The film follows Sontag’s intellectual progression through seminal works that turned the nation’s attention to a wide range of topics, from photography and its impact on memory, to the horrors of the Vietnam War, to reframing the AIDS crisis and the stigma of illness. Sontag’s literary output also included fiction, beginning with the experimental novels “The Benefactor” in 1963 and “Death Kit” in 1967. Her 1992 novel, “The Volcano Lover,” achieved popular success, and her final novel, “In America,” came in 1999. The film ends with Sontag’s own struggle with cancer and her attempt to come to terms with her mortality.
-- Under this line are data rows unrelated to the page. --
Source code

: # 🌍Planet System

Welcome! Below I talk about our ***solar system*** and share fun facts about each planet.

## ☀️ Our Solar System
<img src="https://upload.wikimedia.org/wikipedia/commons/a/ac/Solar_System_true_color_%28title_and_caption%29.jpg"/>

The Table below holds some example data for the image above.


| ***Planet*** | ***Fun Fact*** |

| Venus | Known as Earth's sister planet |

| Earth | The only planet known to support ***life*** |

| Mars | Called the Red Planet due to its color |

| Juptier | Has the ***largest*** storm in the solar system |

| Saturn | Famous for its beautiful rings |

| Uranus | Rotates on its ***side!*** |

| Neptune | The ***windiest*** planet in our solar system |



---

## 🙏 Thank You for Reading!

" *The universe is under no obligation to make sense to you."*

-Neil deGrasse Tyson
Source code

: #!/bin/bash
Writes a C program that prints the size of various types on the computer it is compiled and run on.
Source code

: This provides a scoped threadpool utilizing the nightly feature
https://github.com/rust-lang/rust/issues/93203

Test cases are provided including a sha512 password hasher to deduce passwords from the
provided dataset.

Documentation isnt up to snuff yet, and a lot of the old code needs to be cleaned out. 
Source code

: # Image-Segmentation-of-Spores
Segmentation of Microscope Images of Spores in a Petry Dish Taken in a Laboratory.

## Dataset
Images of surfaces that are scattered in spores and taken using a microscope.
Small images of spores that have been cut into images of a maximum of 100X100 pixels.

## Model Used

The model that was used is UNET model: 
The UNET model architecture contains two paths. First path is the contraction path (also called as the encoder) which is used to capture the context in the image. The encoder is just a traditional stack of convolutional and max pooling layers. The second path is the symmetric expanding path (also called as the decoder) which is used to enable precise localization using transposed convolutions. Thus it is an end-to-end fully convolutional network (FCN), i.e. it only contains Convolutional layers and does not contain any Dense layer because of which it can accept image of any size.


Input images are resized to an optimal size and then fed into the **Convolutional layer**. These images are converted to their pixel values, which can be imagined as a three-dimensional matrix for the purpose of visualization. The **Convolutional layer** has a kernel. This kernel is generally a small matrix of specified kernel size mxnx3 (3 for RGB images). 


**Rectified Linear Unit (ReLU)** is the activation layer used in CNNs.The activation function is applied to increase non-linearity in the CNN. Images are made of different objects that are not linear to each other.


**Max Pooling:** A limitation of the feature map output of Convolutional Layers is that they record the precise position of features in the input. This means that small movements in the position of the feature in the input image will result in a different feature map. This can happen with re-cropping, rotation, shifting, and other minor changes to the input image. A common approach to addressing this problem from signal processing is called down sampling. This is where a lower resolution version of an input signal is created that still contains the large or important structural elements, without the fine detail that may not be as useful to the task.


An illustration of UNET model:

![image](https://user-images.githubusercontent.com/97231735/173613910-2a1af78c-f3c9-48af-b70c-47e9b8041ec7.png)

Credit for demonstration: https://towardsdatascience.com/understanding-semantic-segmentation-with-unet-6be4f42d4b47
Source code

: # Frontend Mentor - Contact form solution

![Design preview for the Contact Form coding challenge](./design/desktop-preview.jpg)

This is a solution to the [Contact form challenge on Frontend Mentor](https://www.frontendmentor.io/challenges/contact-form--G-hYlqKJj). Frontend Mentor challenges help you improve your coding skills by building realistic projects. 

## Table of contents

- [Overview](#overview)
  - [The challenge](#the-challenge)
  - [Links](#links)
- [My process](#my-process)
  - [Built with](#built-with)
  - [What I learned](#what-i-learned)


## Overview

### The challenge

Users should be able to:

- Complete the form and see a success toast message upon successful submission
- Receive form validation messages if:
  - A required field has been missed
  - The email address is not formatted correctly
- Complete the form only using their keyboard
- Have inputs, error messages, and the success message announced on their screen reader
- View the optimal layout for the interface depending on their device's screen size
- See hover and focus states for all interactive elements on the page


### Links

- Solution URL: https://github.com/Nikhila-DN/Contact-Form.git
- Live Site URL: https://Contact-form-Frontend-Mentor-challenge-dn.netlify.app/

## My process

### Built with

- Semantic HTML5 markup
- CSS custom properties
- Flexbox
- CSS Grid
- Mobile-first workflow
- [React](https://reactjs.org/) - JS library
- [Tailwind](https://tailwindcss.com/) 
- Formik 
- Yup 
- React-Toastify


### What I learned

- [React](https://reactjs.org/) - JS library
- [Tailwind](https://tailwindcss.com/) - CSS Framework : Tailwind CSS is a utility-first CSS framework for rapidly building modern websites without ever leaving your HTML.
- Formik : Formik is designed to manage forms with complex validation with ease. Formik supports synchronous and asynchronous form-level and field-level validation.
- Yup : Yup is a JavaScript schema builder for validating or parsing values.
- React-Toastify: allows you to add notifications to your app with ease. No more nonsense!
It also delves into her personal life, notably her many intimate relationships with women and yet her refusal to come out of the closet, which upset many lesbians who looked to her as a role model. It also upset the women who sought her recognition as a partner and never received it.

One of Sontag’s many former lovers interviewed in the film is Eva Kollisch, a German literature professor, who describes instances when Sontag ignored or abandoned her at social events. “She was never able to know what goes on in another person,” Kollisch said. “I mean, the sensitivity that we exercise in everyday life all the time, like, ‘What are you thinking? What are you feeling? Where are you in this?’ Susan was not a sensitive person.”

The film shows the many, often conflicting, sides of Sontag’s personality, and the viewer is left feeling admiration for her as a cultural critic, but frustration with her as a person.

“No one, if you put them under the lens of biography or biographical documentary, is going to necessarily come out looking terrific, which is reality,” Kates said. “And she had a lot of things about her that were challenging. There was something sweet about how much people loved her, in spite of how difficult she could be.”

“Regarding Susan Sontag” debuts Dec. 8 on HBO.